[Items from a data source]
──────────────────────────────
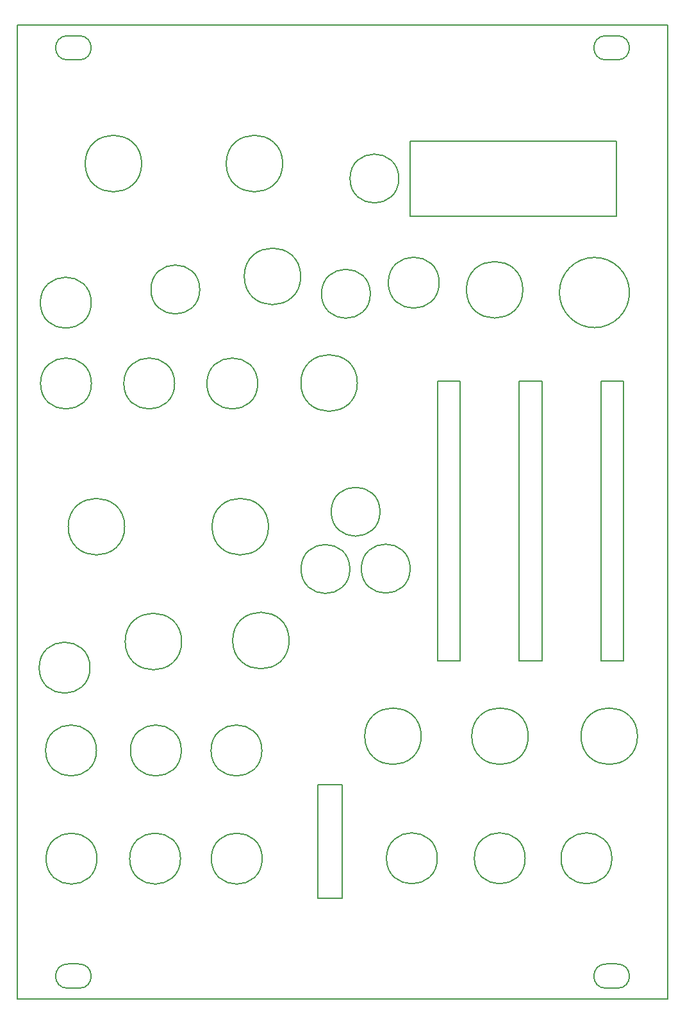
<source format=gm1>
G04 #@! TF.GenerationSoftware,KiCad,Pcbnew,(6.0.10)*
G04 #@! TF.CreationDate,2023-03-02T23:10:16-05:00*
G04 #@! TF.ProjectId,piston_honda,70697374-6f6e-45f6-986f-6e64612e6b69,rev?*
G04 #@! TF.SameCoordinates,Original*
G04 #@! TF.FileFunction,Profile,NP*
%FSLAX46Y46*%
G04 Gerber Fmt 4.6, Leading zero omitted, Abs format (unit mm)*
G04 Created by KiCad (PCBNEW (6.0.10)) date 2023-03-02 23:10:16*
%MOMM*%
%LPD*%
G01*
G04 APERTURE LIST*
G04 #@! TA.AperFunction,Profile*
%ADD10C,0.200000*%
G04 #@! TD*
G04 APERTURE END LIST*
D10*
X149734029Y-96483428D02*
G75*
G03*
X149734029Y-96483428I-3225000J0D01*
G01*
X109970000Y-36870000D02*
X108470000Y-36870000D01*
X171120000Y-116170000D02*
X168120000Y-116170000D01*
X145751524Y-104044121D02*
G75*
G03*
X145751524Y-104044121I-3225000J0D01*
G01*
X115997028Y-98460614D02*
G75*
G03*
X115997028Y-98460614I-3730000J0D01*
G01*
X168609072Y-67202216D02*
G75*
G03*
X168609072Y-67202216I-3730000J0D01*
G01*
X181090000Y-36870000D02*
G75*
G03*
X181090000Y-33670000I0J1600000D01*
G01*
X181920000Y-116170000D02*
X178920000Y-116170000D01*
X141500000Y-132470000D02*
X144700000Y-132470000D01*
X153730000Y-57530000D02*
X153730000Y-47590000D01*
X180980000Y-57530000D02*
X153730000Y-57530000D01*
X108470000Y-156170000D02*
X109970000Y-156170000D01*
X133577611Y-79564947D02*
G75*
G03*
X133577611Y-79564947I-3360000J0D01*
G01*
X125917965Y-67158991D02*
G75*
G03*
X125917965Y-67158991I-3225000J0D01*
G01*
X181090000Y-159370000D02*
X179590000Y-159370000D01*
X134167252Y-142263918D02*
G75*
G03*
X134167252Y-142263918I-3360000J0D01*
G01*
X178920000Y-79270000D02*
X181920000Y-79270000D01*
X168914568Y-142221816D02*
G75*
G03*
X168914568Y-142221816I-3360000J0D01*
G01*
X179590000Y-33670000D02*
X181090000Y-33670000D01*
X168120000Y-79270000D02*
X171120000Y-79270000D01*
X112331255Y-142263918D02*
G75*
G03*
X112331255Y-142263918I-3360000J0D01*
G01*
X153716533Y-103996951D02*
G75*
G03*
X153716533Y-103996951I-3225000J0D01*
G01*
X137726285Y-113484269D02*
G75*
G03*
X137726285Y-113484269I-3730000J0D01*
G01*
X112269245Y-127993580D02*
G75*
G03*
X112269245Y-127993580I-3360000J0D01*
G01*
X141500000Y-147470000D02*
X141500000Y-132470000D01*
X187780000Y-32270000D02*
X101780000Y-32270000D01*
X136874474Y-50543852D02*
G75*
G03*
X136874474Y-50543852I-3730000J0D01*
G01*
X111419063Y-117065784D02*
G75*
G03*
X111419063Y-117065784I-3360000J0D01*
G01*
X108470000Y-156170000D02*
G75*
G03*
X108470000Y-159370000I0J-1600000D01*
G01*
X109970000Y-159370000D02*
G75*
G03*
X109970000Y-156170000I0J1600000D01*
G01*
X187780000Y-160770000D02*
X187780000Y-32270000D01*
X123376468Y-142263918D02*
G75*
G03*
X123376468Y-142263918I-3360000J0D01*
G01*
X168120000Y-116170000D02*
X168120000Y-79270000D01*
X108470000Y-33670000D02*
G75*
G03*
X108470000Y-36870000I0J-1600000D01*
G01*
X155174028Y-126111856D02*
G75*
G03*
X155174028Y-126111856I-3730000J0D01*
G01*
X183754349Y-126111856D02*
G75*
G03*
X183754349Y-126111856I-3730000J0D01*
G01*
X169316225Y-126111856D02*
G75*
G03*
X169316225Y-126111856I-3730000J0D01*
G01*
X153730000Y-47590000D02*
X180980000Y-47590000D01*
X135002325Y-98460614D02*
G75*
G03*
X135002325Y-98460614I-3730000J0D01*
G01*
X157306394Y-142221816D02*
G75*
G03*
X157306394Y-142221816I-3360000J0D01*
G01*
X123483114Y-127993580D02*
G75*
G03*
X123483114Y-127993580I-3360000J0D01*
G01*
X182695995Y-67560483D02*
G75*
G03*
X182695995Y-67560483I-4630000J0D01*
G01*
X144700000Y-132470000D02*
X144700000Y-147470000D01*
X157320000Y-79270000D02*
X160320000Y-79270000D01*
X180370919Y-142221816D02*
G75*
G03*
X180370919Y-142221816I-3360000J0D01*
G01*
X111574009Y-68907351D02*
G75*
G03*
X111574009Y-68907351I-3360000J0D01*
G01*
X179590000Y-156170000D02*
X181090000Y-156170000D01*
X118240355Y-50543852D02*
G75*
G03*
X118240355Y-50543852I-3730000J0D01*
G01*
X134126714Y-127993580D02*
G75*
G03*
X134126714Y-127993580I-3360000J0D01*
G01*
X108470000Y-33670000D02*
X109970000Y-33670000D01*
X109970000Y-36870000D02*
G75*
G03*
X109970000Y-33670000I0J1600000D01*
G01*
X123522933Y-113614646D02*
G75*
G03*
X123522933Y-113614646I-3730000J0D01*
G01*
X179590000Y-33670000D02*
G75*
G03*
X179590000Y-36870000I0J-1600000D01*
G01*
X101780000Y-160770000D02*
X187780000Y-160770000D01*
X146736692Y-79504371D02*
G75*
G03*
X146736692Y-79504371I-3730000J0D01*
G01*
X171120000Y-79270000D02*
X171120000Y-116170000D01*
X157547063Y-66261136D02*
G75*
G03*
X157547063Y-66261136I-3360000J0D01*
G01*
X109970000Y-159370000D02*
X108470000Y-159370000D01*
X181090000Y-36870000D02*
X179590000Y-36870000D01*
X157320000Y-116170000D02*
X157320000Y-79270000D01*
X160320000Y-79270000D02*
X160320000Y-116170000D01*
X101780000Y-32270000D02*
X101780000Y-160770000D01*
X180980000Y-47590000D02*
X180980000Y-57530000D01*
X111599506Y-79564947D02*
G75*
G03*
X111599506Y-79564947I-3360000J0D01*
G01*
X160320000Y-116170000D02*
X157320000Y-116170000D01*
X152212704Y-52515844D02*
G75*
G03*
X152212704Y-52515844I-3220000J0D01*
G01*
X178920000Y-116170000D02*
X178920000Y-79270000D01*
X179590000Y-156170000D02*
G75*
G03*
X179590000Y-159370000I0J-1600000D01*
G01*
X144700000Y-147470000D02*
X141500000Y-147470000D01*
X122601778Y-79564947D02*
G75*
G03*
X122601778Y-79564947I-3360000J0D01*
G01*
X139257942Y-65431296D02*
G75*
G03*
X139257942Y-65431296I-3730000J0D01*
G01*
X148455864Y-67724767D02*
G75*
G03*
X148455864Y-67724767I-3225000J0D01*
G01*
X181920000Y-79270000D02*
X181920000Y-116170000D01*
X181090000Y-159370000D02*
G75*
G03*
X181090000Y-156170000I0J1600000D01*
G01*
M02*

</source>
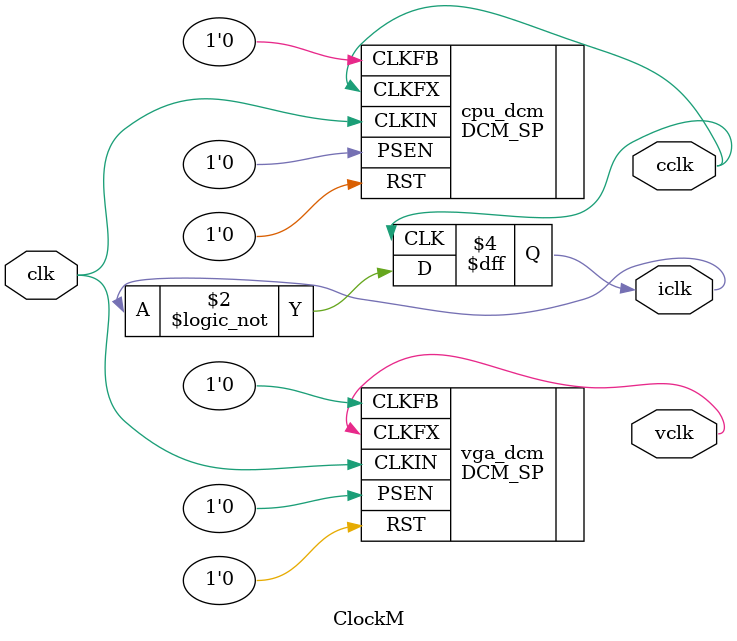
<source format=v>
module ClockM (
    input clk,  //! Clock input. On MimasV2 this is 100mhz
    output cclk, //! CPU clock 50Mhz
    output vclk, //! VGA clock 25mhz
    output reg iclk //! Instruction Memory clock
);

`ifdef SYNTHESIS
    /*
     * During synthesis we use the Digital Clock Manager
     * of the FPGA to generate a stable cpu clock signal 
     * and a VGA clock signal
     */
    // CPU clock is 50mhz
    DCM_SP #(.CLKFX_DIVIDE(4), .CLKFX_MULTIPLY(2), .CLKIN_PERIOD(10))
            cpu_dcm (
                .CLKIN(clk),
                .CLKFX(cclk),
                .CLKFB(1'b0),
                .PSEN(1'b0),
                .RST(1'b0)
            );

    // VGA clock is 25mhz
    DCM_SP #(.CLKFX_DIVIDE(8), .CLKFX_MULTIPLY(2), .CLKIN_PERIOD(10))
            vga_dcm (
                .CLKIN(clk),
                .CLKFX(vclk),
                .CLKFB(1'b0),
                .PSEN(1'b0),
                .RST(1'b0)
            );

`else
    assign cclk = clk;
    assign vclk = clk;
`endif

always @ (posedge cclk)
    iclk <= !iclk;

initial
    iclk = 0;

endmodule

</source>
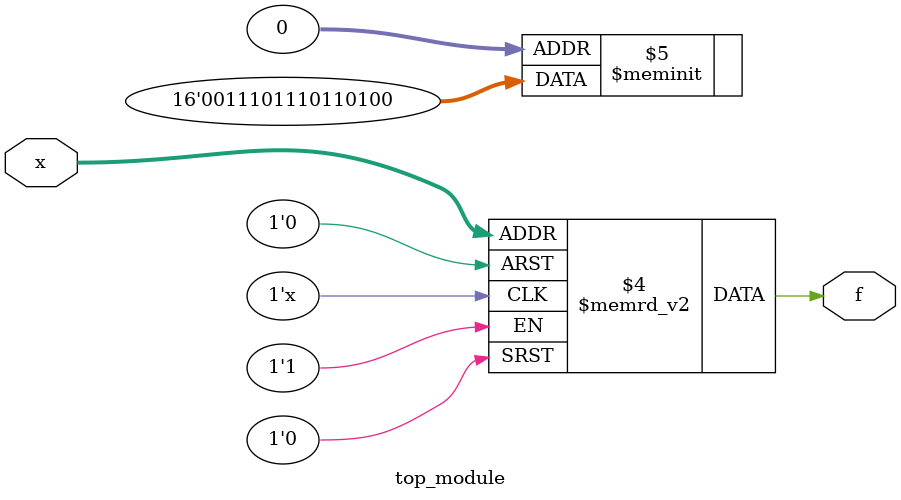
<source format=sv>
module top_module (
	input [4:1] x,
	output logic f
);
	always_comb begin
		case (x)
			4'b0000: f = 0;
			4'b0001: f = 0;
			4'b0010: f = 1;
			4'b0011: f = 0;
			4'b0100: f = 1;
			4'b0101: f = 1;
			4'b0110: f = 0;
			4'b0111: f = 1;
			4'b1000: f = 1;
			4'b1001: f = 1;
			4'b1010: f = 0;
			4'b1011: f = 1;
			4'b1100: f = 1;
			4'b1101: f = 1;
			4'b1110: f = 0;
			default: f = 0; // Assuming Don't Cares output 0
		endcase
	end
endmodule

</source>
──────────────────────────────
REQUEST ▸ Scan the data for the string "iclk" and copy each line in which it occurs.

TASK SOLUTION ▸
    output reg iclk //! Instruction Memory clock
    iclk <= !iclk;
    iclk = 0;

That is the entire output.